[Collected data]

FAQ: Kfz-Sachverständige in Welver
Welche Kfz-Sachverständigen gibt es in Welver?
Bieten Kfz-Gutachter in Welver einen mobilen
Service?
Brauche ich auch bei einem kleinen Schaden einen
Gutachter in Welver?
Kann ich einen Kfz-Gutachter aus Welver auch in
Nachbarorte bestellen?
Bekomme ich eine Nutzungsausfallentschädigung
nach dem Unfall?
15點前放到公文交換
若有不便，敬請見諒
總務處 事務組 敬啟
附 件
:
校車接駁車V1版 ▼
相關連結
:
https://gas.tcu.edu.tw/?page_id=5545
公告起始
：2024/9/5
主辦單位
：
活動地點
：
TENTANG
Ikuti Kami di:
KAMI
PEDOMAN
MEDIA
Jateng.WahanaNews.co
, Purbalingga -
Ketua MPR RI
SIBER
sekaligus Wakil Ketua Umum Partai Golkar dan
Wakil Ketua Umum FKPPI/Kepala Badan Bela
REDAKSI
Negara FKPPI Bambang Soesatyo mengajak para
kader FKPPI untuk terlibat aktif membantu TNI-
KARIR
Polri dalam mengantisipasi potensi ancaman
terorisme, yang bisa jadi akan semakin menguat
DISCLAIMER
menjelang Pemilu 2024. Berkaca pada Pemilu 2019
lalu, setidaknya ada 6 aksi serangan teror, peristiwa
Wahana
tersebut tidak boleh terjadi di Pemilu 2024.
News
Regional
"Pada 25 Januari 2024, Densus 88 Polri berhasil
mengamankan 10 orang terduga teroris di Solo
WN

= INSTRUCTIONS FOR THE TASK =
Format every line of text in the data above as a numbered list, omitting any blank lines.

= ANSWER SECTION =
1. FAQ: Kfz-Sachverständige in Welver
2. Welche Kfz-Sachverständigen gibt es in Welver?
3. Bieten Kfz-Gutachter in Welver einen mobilen
4. Service?
5. Brauche ich auch bei einem kleinen Schaden einen
6. Gutachter in Welver?
7. Kann ich einen Kfz-Gutachter aus Welver auch in
8. Nachbarorte bestellen?
9. Bekomme ich eine Nutzungsausfallentschädigung
10. nach dem Unfall?
11. 15點前放到公文交換
12. 若有不便，敬請見諒
13. 總務處 事務組 敬啟
14. 附 件
15. :
16. 校車接駁車V1版 ▼
17. 相關連結
18. :
19. https://gas.tcu.edu.tw/?page_id=5545
20. 公告起始
21. ：2024/9/5
22. 主辦單位
23. ：
24. 活動地點
25. ：
26. TENTANG
27. Ikuti Kami di:
28. KAMI
29. PEDOMAN
30. MEDIA
31. Jateng.WahanaNews.co
32. , Purbalingga -
33. Ketua MPR RI
34. SIBER
35. sekaligus Wakil Ketua Umum Partai Golkar dan
36. Wakil Ketua Umum FKPPI/Kepala Badan Bela
37. REDAKSI
38. Negara FKPPI Bambang Soesatyo mengajak para
39. kader FKPPI untuk terlibat aktif membantu TNI-
40. KARIR
41. Polri dalam mengantisipasi potensi ancaman
42. terorisme, yang bisa jadi akan semakin menguat
43. DISCLAIMER
44. menjelang Pemilu 2024. Berkaca pada Pemilu 2019
45. lalu, setidaknya ada 6 aksi serangan teror, peristiwa
46. Wahana
47. tersebut tidak boleh terjadi di Pemilu 2024.
48. News
49. Regional
50. "Pada 25 Januari 2024, Densus 88 Polri berhasil
51. mengamankan 10 orang terduga teroris di Solo
52. WN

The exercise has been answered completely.